Baldwin City Council seeks 4-year exemption to conceal-carry law
The Baldwin City Council agrees with the Douglas County Commission: Guns in public buildings are a bad idea.
The city’s preference is for the Kansas Legislature to change the law it passed earlier this year allowing those with concealed-carry permits to bring firearms into public buildings, unless the buildings have security measures such as armed guards or metal detectors.
For now, the city is seeking a four-year exemption, which is allowed under the law to give local governments time to make security upgrades.
The Douglas County Commission was set to vote on a similar exemption for all county buildings at its Wednesday meeting.
Baldwin City Administrator Chris Lowe said the city’s hope was that the Legislature would amend the law, which puts a “huge burden” on local jurisdictions to make security modifications or hire armed guards if they want to keep firearms out of their buildings.

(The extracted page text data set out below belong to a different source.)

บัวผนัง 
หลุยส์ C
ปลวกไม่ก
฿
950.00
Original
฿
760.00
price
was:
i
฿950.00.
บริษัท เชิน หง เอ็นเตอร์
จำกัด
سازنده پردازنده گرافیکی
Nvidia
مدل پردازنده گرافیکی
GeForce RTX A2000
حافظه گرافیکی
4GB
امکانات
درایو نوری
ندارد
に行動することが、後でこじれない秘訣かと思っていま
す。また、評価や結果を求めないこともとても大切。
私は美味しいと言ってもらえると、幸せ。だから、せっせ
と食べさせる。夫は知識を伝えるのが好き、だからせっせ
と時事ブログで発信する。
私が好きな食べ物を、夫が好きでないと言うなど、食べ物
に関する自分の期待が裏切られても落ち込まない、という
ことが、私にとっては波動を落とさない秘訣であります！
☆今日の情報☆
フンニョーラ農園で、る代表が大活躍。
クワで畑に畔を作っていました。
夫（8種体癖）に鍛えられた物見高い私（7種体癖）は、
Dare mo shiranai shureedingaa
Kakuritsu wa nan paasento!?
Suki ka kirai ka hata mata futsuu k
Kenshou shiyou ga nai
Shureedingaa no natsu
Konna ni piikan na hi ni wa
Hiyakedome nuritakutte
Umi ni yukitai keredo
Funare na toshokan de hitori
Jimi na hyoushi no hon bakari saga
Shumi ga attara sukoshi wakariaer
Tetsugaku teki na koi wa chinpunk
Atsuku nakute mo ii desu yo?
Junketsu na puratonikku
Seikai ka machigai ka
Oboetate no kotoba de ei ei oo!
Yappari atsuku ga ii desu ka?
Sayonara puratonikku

Baldwin City Mayor Marilyn Pearse also would like to see the law changed, saying local governing bodies should make the decision.
The city could not afford to secure its 10 buildings with metal detectors or post security guards in them, Lowe said. If the law is not amended, the city’s response could be to put the employees who are most exposed when meeting the public behind bullet-proof protection.

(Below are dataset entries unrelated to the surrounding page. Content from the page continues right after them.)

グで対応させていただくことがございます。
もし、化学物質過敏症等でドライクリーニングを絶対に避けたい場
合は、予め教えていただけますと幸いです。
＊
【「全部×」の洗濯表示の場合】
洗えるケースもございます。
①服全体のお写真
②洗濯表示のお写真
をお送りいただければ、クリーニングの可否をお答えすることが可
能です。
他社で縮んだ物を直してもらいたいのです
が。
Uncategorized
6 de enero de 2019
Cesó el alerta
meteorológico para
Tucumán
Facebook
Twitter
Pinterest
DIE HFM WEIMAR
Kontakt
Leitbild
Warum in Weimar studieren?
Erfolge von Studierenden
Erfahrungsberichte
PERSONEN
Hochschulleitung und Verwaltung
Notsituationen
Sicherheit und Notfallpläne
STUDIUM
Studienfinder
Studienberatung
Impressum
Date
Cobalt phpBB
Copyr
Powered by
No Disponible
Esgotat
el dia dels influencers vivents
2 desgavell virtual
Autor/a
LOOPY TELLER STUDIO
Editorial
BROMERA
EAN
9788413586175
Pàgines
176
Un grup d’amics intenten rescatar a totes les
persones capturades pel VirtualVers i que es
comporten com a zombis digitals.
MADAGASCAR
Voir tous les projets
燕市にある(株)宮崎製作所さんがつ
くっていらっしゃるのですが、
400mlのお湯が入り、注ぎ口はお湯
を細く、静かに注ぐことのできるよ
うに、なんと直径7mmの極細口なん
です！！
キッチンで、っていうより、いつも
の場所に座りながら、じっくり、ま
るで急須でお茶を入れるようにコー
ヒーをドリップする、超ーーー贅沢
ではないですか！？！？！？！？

“If the Legislature continues to believe the public safety is best enhanced with everybody allowed to carry weapons everywhere, we have to take steps to protect our staff,” Lowe said. “Our staff does a good job of interacting with the public. We don’t want to project an image of impersonal service of people behind bullet-proof glass talking to residents through speakers.”
In other business, the council:
• Received a workbook of the city’s 2014 budget. It is the first time such a document has been prepared.

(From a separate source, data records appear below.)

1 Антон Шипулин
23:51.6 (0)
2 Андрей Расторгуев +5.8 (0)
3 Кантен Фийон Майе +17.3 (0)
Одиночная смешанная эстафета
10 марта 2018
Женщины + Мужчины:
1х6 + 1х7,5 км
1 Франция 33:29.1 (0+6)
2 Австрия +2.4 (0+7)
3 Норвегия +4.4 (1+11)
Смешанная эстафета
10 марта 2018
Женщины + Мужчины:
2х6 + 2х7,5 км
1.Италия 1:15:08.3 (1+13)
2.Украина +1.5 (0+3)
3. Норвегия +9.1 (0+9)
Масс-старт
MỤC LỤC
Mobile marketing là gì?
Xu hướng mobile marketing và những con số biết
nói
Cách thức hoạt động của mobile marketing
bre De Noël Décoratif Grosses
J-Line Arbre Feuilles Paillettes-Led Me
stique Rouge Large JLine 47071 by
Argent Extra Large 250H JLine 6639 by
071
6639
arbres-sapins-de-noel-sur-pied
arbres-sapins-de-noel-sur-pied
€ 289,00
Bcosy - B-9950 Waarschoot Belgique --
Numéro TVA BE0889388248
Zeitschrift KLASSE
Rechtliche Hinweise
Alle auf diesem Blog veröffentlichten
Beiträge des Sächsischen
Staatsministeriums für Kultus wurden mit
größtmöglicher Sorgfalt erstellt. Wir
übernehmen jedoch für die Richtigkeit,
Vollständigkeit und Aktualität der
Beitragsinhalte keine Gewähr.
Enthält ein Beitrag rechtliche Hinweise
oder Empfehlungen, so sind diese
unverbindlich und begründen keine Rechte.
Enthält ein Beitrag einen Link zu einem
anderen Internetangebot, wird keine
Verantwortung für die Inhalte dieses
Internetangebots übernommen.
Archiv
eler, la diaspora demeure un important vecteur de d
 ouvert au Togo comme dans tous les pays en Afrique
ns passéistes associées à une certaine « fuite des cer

• Gave Police Chief Greg Neis the nod to post no-parking signs on both sides of the two-block Orchard Lane. Vehicles parked on both sides of the street have prevented ambulances and delivery trucks from accessing Hancuff Place at the dead-end street’s south end. Neis said he and Public Works Director Bill Winegar recommended parking be restricted on both sides of the narrow street.
Peter Hancock of the Lawrence Journal-World contributed to this story.